Buoyancy in the global oil market and domestic factors led the Qatar Stock Exchange witness its capitalisation surpass QR500bn mark this week.
Buying was visible more within transport, banking and consumer goods counters, which helped the market stay above 9,000 levels, especially in the later part of this week which saw Qatar allowing foreign direct investment up to 100% in all the sectors.
Foreign institutional investors sustained stronger buying drove the Qatari bourse up 1.78% this week.
About 66% of the traded constituents extended gains this week which saw as many as 0.05mn sovereign bonds valued at QR499.5mn trade across two deals.
Non-Qatari individual investors’ increased buying interests also helped the bourse this week, which saw no trading of treasury bills.
On a year-to-date basis, the bourse's benchmark showed more than 6% expansion mainly on robust demand for banking, consumer goods and industrials sectors, whose indices were up in double digit.
Large and midcap scrips also performed well on a yearly basis.
The market witnessed a total volume of 0.21mn QATR (Masraf Al Rayan sponsored exchange traded fund or ETF) valued at QR4.5mn trade across 234 transactions and as many as 0.02mn QETF (Doha Bank sponsored ETF) valued at QR1.5mn change hands across 21 deals this week.
The Total Return Index gained 1.78%, All Share Index 1.79% and Al Rayan Islamic Index (Price) by 0.9% this week.
The transport index shot up 4.78%, banks and financial services (2.95%), consumer goods (2.06%), realty (1.41%) and industrials (0.31%); whereas insurance and telecom declined 1.64% and 0.97% respectively this week which witnessed Mesaieed Petrochemical Holding (MPHC), Doha Bank and QNB dominate the trading ring in terms of volume and value.
Major gainers included MPHC, Qatar Islamic Bank, Nakilat, Doha Insurance, Al Meera, QNB, Milaha, Ooredoo, Ezdan and United Development Company; while Islamic Holding Group, Qatar Oman Investment, Al Khaleej Takaful, Vodafone Qatar and Ahlibank were among the losers this week which saw banking and industrials sectors together accounted for about 66% of total trade volumes.

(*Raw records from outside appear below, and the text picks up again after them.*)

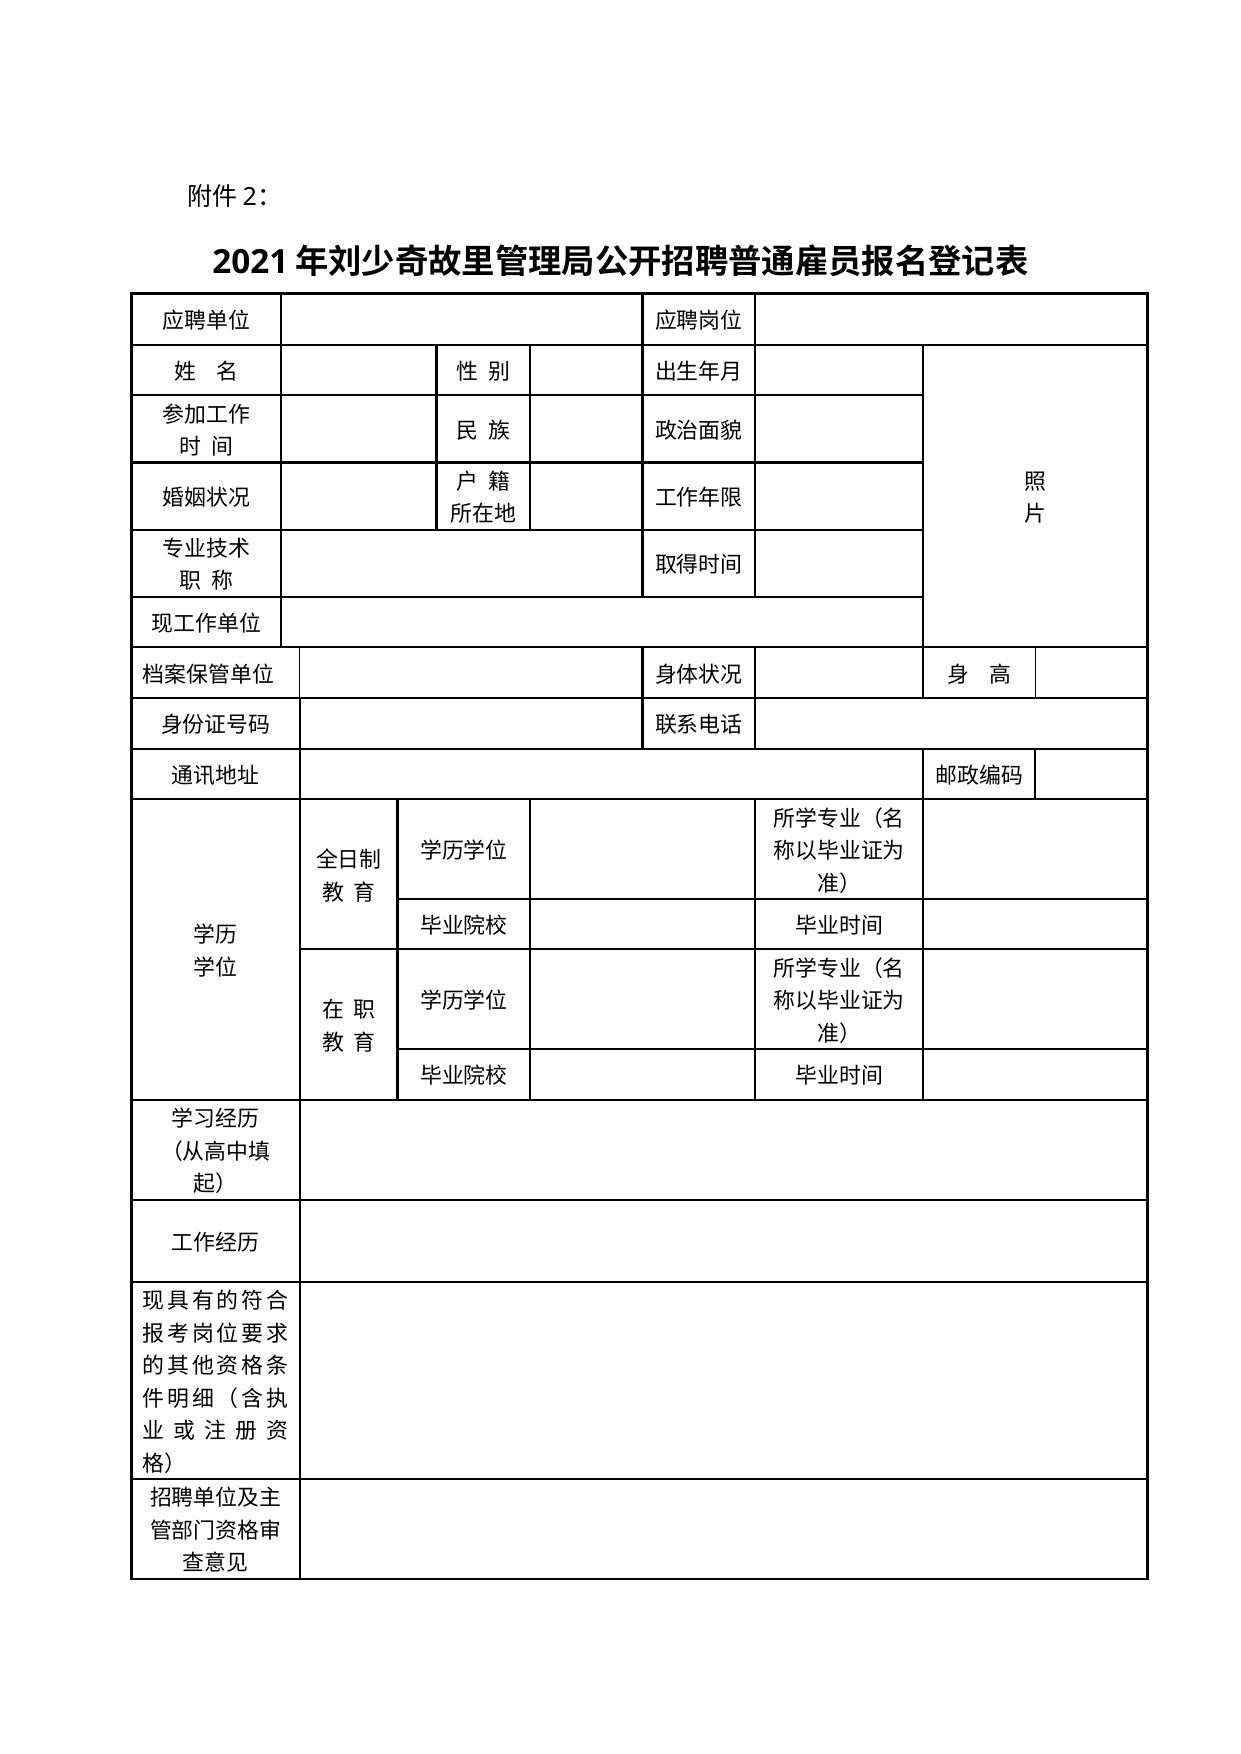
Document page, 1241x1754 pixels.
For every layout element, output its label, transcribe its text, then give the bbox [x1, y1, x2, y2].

table_cell [531, 950, 754, 1048]
table_cell [301, 1283, 1146, 1478]
table_cell [301, 1201, 1146, 1281]
table_cell 档案保管单位 [133, 648, 299, 697]
table_cell 现工作单位 [133, 598, 280, 646]
table_cell 姓 名 [133, 346, 280, 394]
table_cell [282, 464, 435, 528]
table_header 应聘单位 [133, 295, 280, 344]
table_cell [301, 1101, 1146, 1199]
table_cell 参加工作 时 间 [133, 396, 280, 461]
table_cell 所学专业（名称以毕业证为准） [756, 800, 922, 898]
table_cell [282, 598, 922, 646]
table_cell 专业技术 职 称 [133, 531, 280, 596]
table_cell [282, 346, 435, 394]
table_cell 邮政编码 [924, 750, 1034, 798]
table_cell 学历学位 [399, 800, 529, 898]
table_cell 通讯地址 [133, 750, 299, 798]
table_cell [1036, 750, 1146, 798]
table_cell [531, 396, 641, 461]
text 附件2： [187, 162, 1053, 227]
table_cell 毕业院校 [399, 1050, 529, 1098]
table_cell 政治面貌 [644, 396, 754, 461]
table_cell 全日制 教 育 [301, 800, 396, 948]
table_cell 工作经历 [133, 1201, 299, 1281]
table_cell 身体状况 [644, 648, 754, 697]
table_cell [756, 648, 922, 697]
table_cell [282, 531, 641, 596]
table_cell 性 别 [438, 346, 529, 394]
table_cell [756, 346, 922, 394]
table_cell 出生年月 [644, 346, 754, 394]
table_cell [1036, 648, 1146, 697]
table_cell 毕业时间 [756, 900, 922, 948]
table_cell [924, 800, 1146, 898]
table_cell 毕业时间 [756, 1050, 922, 1098]
table_header 应聘岗位 [644, 295, 754, 344]
table_cell 学习经历 （从高中填起） [133, 1101, 299, 1199]
table_cell 学历学位 [399, 950, 529, 1048]
table_cell 取得时间 [644, 531, 754, 596]
table_cell [301, 1480, 1146, 1577]
table_cell [924, 950, 1146, 1048]
table_cell [301, 699, 641, 747]
table_cell 照 片 [924, 346, 1146, 646]
table_cell [301, 750, 922, 798]
table_cell [756, 531, 922, 596]
table_cell [282, 396, 435, 461]
table_cell [756, 396, 922, 461]
table_header [282, 295, 641, 344]
table_cell [531, 900, 754, 948]
table_cell [300, 648, 641, 697]
table_cell [531, 346, 641, 394]
table_cell [924, 1050, 1146, 1098]
table_cell 招聘单位及主管部门资格审查意见 [133, 1480, 299, 1577]
table_cell 所学专业（名称以毕业证为准） [756, 950, 922, 1048]
table_cell [531, 464, 641, 528]
table_cell 在 职 教 育 [301, 950, 396, 1098]
table_cell [531, 1050, 754, 1098]
table_cell 婚姻状况 [133, 464, 280, 528]
table_cell [756, 699, 1146, 747]
table_cell 毕业院校 [399, 900, 529, 948]
table_cell 身份证号码 [133, 699, 299, 747]
table_cell 户 籍 所在地 [438, 464, 529, 528]
table_cell [756, 464, 922, 528]
text 2021年刘少奇故里管理局公开招聘普通雇员报名登记表 [187, 227, 1053, 292]
table_cell [531, 800, 754, 898]
table_cell 现具有的符合报考岗位要求的其他资格条件明细（含执业或注册资格） [133, 1283, 299, 1478]
table_cell 联系电话 [644, 699, 754, 747]
table_cell 工作年限 [644, 464, 754, 528]
table_cell [924, 900, 1146, 948]
table_cell 学历 学位 [133, 800, 299, 1098]
table_cell 身 高 [924, 648, 1035, 697]
table_header [756, 295, 1146, 344]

The banking and financial services sector accounted for 33% of the total trading volume, industrials (33%), telecom (14%), real estate (9%), transport (6%), consumer goods (3%) and insurance (2%) this week.
The banks and financial sector’s share in total trade turnover was 59%, industrials (24%), telecom and consumer goods (5% each), transport (3%), and insurance and realty (2% each) this week.
Non-Qatari institutions’ net buying increased substantially to QR337.73mn against QR296.52mn the week ended May 17.
Non-Qatari individuals’ net buying also gained perceptibly to QR4.65mn compared to QR2.57mn the previous week.
However, domestic funds’ net selling strengthened considerably to QR218.43mn against QR117.61mn a week ago.
Local retail investors’ net profit booking fell influentially to QR123.95mn compared to QR181.32mn the week ended May 17.
Total trade volume rose 10% to 47.98mn shares, value by 7% to QR1.72bn and transactions by 4% to 21,556.
The industrials sector’s trade volume more than doubled to 15.62mn equities, value soared 42% to QR406.41mn and deals by 18% to 5,012.
The consumer goods sector reported 22% surge in trade volume to 1.43mn stocks, 31% in value to QR88.98mn and 63% in transactions to 1,847.
The banks and financial services sector’s trade volume was up 2% to 16.033mn shares, value by 6% to QR1.01bn and deals by 18% to 8,962.
There was 2% rise in the insurance sector’s trade volume to 1.1mn equities and less than 1% in value to QR37.45mn but on 11% fall in transactions to 598.
However, the transport sector’s trade volume plummeted 41% to 2.92mn stocks, value by 27% to QR56.76mn and deals by 34% to 1,628.
The real estate sector saw 27% plunge in trade volume to 4.09mn shares, 34% in value to QR41.71mn and 17% in transactions to 1,942.
The telecom sector’s trade volume tanked 20% to 6.78mn equities, value by 34% to QR79.19mn and deals by 30% to 1,567.